**Input for this task:**
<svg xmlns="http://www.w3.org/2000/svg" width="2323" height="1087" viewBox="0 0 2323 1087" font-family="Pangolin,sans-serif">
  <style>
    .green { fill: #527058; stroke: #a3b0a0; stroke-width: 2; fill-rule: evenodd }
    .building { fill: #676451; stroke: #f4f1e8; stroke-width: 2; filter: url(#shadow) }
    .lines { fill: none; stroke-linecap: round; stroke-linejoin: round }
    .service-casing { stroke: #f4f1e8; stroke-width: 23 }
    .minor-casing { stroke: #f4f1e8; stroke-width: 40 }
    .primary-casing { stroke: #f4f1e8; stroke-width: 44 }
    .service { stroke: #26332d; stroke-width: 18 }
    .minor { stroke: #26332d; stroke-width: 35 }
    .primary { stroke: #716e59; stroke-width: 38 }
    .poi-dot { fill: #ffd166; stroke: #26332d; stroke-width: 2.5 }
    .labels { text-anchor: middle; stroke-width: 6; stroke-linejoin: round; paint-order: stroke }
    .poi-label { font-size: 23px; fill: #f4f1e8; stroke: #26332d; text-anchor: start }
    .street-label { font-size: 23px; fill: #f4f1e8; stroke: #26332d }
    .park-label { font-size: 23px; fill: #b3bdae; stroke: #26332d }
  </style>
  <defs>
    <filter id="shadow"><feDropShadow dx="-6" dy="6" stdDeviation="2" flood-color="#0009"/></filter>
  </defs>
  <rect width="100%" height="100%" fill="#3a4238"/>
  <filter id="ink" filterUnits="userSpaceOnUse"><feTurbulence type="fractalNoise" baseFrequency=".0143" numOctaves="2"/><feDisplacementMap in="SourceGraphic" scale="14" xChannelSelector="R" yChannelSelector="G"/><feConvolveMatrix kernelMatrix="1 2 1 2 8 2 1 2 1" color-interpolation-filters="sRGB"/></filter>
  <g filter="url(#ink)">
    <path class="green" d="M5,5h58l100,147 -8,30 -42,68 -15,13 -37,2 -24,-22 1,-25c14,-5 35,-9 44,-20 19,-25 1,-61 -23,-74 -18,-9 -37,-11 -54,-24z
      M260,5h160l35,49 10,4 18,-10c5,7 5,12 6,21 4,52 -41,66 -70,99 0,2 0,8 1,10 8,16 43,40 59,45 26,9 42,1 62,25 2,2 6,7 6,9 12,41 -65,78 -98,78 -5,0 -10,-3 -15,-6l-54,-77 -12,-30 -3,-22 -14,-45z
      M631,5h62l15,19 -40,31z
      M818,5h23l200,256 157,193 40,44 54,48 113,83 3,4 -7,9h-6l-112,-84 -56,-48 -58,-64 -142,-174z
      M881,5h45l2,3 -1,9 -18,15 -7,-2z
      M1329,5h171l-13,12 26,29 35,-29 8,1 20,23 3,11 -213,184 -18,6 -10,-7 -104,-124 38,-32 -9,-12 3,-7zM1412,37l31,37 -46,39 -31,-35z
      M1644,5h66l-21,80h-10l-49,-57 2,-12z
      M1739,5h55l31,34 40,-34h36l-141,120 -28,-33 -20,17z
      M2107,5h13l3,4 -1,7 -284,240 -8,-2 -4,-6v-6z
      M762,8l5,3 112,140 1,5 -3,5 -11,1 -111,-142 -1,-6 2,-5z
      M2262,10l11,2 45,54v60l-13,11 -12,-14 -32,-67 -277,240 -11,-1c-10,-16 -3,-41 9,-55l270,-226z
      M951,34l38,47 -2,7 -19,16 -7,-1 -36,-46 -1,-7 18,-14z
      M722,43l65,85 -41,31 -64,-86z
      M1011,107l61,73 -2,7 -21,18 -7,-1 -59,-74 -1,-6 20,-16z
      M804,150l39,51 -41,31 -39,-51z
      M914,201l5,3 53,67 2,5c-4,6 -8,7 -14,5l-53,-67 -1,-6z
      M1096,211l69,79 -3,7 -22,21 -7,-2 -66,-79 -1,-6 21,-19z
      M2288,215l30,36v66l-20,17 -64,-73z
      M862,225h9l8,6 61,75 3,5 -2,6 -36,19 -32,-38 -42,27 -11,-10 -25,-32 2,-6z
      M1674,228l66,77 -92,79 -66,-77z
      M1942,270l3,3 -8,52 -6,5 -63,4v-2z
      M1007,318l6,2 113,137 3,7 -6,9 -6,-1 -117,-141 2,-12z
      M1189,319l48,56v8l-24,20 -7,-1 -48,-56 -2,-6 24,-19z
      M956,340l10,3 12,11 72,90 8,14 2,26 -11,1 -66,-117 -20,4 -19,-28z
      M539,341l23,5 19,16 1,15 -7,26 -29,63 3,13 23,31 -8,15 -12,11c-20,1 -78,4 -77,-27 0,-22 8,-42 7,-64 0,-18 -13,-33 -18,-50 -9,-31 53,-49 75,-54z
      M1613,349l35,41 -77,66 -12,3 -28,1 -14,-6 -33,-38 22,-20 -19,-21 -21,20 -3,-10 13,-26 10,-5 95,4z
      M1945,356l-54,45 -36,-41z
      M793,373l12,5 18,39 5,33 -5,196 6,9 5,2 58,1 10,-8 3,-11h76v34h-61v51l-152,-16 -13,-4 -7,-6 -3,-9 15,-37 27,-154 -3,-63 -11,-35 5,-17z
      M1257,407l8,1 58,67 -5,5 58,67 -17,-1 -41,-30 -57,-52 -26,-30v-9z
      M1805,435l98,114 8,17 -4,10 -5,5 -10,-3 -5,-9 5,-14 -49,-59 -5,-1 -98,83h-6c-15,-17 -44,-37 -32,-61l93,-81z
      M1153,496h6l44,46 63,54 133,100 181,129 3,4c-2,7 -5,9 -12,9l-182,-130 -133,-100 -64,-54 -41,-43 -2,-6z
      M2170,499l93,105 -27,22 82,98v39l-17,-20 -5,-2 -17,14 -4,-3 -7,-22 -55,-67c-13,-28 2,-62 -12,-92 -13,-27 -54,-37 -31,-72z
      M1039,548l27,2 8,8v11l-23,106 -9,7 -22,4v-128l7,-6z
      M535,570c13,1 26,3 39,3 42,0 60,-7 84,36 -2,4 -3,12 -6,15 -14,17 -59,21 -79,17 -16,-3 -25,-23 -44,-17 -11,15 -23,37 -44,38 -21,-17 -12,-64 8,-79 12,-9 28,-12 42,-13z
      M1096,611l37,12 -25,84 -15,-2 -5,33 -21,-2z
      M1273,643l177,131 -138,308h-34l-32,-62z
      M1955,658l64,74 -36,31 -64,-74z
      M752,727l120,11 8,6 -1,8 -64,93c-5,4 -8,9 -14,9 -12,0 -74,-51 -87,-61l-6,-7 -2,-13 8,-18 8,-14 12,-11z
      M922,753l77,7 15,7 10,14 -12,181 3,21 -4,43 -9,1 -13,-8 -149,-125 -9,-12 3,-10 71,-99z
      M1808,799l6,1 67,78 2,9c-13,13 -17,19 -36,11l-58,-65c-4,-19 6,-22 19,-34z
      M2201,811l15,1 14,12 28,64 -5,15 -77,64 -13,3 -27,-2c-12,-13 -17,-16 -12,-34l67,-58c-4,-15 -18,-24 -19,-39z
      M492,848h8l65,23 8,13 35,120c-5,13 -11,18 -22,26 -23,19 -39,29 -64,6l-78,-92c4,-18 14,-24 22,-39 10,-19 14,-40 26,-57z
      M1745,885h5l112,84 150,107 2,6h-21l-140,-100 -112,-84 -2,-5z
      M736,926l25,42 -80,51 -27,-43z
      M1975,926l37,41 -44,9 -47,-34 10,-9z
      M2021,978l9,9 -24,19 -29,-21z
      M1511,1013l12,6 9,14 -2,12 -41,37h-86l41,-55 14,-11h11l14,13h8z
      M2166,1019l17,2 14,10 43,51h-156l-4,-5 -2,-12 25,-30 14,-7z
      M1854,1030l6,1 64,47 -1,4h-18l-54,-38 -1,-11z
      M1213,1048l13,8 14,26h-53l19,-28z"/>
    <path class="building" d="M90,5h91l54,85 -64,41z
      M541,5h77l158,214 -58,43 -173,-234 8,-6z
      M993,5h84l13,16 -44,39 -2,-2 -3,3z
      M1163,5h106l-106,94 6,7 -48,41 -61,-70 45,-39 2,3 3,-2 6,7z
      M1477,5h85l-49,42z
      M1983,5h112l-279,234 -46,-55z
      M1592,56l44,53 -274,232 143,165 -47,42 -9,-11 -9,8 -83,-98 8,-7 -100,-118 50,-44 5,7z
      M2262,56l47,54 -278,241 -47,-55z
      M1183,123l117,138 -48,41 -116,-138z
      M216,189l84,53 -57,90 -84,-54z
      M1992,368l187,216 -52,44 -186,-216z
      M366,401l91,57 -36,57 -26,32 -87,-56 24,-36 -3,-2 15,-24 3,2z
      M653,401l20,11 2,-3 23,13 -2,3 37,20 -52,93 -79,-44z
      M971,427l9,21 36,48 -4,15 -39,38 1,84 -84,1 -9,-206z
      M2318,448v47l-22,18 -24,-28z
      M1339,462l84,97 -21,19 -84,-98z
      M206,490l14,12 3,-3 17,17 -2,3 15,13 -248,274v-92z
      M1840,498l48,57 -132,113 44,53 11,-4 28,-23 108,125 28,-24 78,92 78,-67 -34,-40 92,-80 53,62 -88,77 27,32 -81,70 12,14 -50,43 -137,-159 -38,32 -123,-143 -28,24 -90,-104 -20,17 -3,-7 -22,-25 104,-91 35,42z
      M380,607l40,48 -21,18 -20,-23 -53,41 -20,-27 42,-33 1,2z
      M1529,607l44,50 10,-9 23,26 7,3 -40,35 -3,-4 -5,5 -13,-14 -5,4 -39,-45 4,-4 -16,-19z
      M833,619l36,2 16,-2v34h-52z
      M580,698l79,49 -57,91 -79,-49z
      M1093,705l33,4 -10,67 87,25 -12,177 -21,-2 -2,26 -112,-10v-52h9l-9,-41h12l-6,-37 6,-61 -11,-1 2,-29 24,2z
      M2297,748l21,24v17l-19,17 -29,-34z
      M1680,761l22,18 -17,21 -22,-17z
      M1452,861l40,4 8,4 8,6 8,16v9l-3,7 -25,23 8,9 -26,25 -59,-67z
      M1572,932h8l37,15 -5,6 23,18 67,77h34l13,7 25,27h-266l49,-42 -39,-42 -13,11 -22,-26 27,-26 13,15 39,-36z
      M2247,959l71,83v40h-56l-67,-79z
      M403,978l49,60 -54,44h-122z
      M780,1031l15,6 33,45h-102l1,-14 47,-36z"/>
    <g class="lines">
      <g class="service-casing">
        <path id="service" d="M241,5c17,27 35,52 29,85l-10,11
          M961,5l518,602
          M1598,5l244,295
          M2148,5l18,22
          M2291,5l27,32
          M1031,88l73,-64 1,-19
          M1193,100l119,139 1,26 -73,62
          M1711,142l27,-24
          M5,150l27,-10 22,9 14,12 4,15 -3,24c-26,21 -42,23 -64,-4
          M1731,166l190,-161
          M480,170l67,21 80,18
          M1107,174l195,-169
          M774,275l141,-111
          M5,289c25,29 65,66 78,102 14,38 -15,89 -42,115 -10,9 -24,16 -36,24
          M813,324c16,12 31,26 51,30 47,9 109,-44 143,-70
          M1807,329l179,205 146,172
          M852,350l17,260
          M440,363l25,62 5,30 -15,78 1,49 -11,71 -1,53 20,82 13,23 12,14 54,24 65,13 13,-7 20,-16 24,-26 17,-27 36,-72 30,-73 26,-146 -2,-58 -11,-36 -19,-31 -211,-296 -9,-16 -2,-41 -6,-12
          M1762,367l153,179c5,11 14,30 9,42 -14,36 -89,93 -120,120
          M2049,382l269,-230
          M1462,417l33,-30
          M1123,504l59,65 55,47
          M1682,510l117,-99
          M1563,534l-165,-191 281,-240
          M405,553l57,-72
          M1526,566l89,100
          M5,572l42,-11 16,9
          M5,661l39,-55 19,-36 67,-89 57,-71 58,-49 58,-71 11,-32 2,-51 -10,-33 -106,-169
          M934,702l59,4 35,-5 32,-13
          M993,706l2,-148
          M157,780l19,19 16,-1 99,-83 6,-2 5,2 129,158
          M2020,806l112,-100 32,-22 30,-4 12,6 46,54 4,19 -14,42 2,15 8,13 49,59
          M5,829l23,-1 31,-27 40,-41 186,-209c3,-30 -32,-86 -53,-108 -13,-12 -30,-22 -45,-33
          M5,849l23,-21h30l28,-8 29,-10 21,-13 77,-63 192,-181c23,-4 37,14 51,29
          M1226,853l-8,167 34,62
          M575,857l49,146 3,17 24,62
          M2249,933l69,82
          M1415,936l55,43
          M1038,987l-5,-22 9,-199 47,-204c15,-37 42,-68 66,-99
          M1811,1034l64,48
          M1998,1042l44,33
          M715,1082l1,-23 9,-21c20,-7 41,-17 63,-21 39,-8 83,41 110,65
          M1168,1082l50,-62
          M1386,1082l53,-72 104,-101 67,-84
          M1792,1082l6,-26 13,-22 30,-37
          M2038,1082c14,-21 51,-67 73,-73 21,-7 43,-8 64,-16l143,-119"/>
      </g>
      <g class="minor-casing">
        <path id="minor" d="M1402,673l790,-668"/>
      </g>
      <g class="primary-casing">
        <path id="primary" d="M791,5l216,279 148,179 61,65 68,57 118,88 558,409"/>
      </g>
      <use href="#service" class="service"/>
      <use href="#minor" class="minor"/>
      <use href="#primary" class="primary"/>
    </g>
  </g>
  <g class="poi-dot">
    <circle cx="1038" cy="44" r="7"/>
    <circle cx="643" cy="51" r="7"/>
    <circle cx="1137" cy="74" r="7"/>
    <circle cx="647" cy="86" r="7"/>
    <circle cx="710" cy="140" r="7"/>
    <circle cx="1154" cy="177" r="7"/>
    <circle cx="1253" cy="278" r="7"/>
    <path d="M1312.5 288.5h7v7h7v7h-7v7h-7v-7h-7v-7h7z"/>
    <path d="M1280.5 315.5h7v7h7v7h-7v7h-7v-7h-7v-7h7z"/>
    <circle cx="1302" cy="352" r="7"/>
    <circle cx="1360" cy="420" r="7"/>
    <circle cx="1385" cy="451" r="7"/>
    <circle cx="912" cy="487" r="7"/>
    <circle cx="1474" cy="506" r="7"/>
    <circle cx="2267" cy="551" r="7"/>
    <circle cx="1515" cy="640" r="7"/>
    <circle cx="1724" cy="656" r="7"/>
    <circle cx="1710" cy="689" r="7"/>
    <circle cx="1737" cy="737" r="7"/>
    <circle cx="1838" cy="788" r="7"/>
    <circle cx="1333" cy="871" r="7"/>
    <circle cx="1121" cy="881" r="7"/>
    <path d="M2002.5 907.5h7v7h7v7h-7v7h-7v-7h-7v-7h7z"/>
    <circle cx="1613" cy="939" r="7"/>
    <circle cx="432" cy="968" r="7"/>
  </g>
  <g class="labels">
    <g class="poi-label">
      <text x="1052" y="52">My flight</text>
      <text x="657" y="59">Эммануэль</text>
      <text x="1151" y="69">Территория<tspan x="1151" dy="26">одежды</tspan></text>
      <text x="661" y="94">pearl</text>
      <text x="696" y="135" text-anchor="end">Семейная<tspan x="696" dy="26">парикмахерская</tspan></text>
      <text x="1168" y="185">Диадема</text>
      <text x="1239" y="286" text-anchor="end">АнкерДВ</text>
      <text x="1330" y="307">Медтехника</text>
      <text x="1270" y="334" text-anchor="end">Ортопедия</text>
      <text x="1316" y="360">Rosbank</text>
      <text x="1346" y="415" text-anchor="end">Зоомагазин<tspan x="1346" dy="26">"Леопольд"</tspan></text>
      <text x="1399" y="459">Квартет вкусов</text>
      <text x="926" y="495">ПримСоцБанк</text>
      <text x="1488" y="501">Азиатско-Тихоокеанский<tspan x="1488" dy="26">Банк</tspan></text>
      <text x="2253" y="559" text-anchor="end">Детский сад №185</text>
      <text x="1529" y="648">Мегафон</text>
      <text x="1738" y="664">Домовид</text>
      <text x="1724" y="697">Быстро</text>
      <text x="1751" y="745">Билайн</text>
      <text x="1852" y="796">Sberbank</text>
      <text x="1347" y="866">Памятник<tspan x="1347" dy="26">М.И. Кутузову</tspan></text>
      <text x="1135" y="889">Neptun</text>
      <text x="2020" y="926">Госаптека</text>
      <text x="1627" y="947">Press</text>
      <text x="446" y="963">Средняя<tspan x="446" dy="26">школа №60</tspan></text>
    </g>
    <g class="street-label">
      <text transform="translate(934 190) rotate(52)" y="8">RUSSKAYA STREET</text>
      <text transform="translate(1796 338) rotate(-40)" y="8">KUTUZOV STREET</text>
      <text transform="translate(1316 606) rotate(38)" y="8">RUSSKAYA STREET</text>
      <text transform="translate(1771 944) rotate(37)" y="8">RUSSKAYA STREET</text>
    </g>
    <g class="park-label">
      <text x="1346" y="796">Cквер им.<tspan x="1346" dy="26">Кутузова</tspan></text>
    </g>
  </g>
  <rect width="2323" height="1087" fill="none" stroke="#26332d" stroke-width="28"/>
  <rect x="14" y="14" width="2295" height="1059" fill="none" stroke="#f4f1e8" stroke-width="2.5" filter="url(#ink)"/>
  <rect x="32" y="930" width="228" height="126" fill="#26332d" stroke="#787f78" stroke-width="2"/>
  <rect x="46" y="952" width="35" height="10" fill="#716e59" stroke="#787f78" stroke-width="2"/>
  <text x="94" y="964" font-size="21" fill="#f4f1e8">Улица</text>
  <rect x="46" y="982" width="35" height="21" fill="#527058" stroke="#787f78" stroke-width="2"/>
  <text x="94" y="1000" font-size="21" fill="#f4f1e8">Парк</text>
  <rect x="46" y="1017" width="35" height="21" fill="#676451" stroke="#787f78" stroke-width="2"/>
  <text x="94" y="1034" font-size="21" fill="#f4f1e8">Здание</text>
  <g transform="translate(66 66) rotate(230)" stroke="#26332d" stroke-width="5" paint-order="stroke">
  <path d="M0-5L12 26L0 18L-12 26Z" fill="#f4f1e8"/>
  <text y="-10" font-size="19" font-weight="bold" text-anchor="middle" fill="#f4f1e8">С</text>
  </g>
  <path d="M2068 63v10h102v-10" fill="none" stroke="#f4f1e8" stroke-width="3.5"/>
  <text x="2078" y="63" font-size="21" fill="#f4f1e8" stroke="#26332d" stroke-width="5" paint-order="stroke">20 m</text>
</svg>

**Work task:** In the listing above, locate each line with "round" and copy it.

**Solution to the exercise:**
    .lines { fill: none; stroke-linecap: round; stroke-linejoin: round }
    .labels { text-anchor: middle; stroke-width: 6; stroke-linejoin: round; paint-order: stroke }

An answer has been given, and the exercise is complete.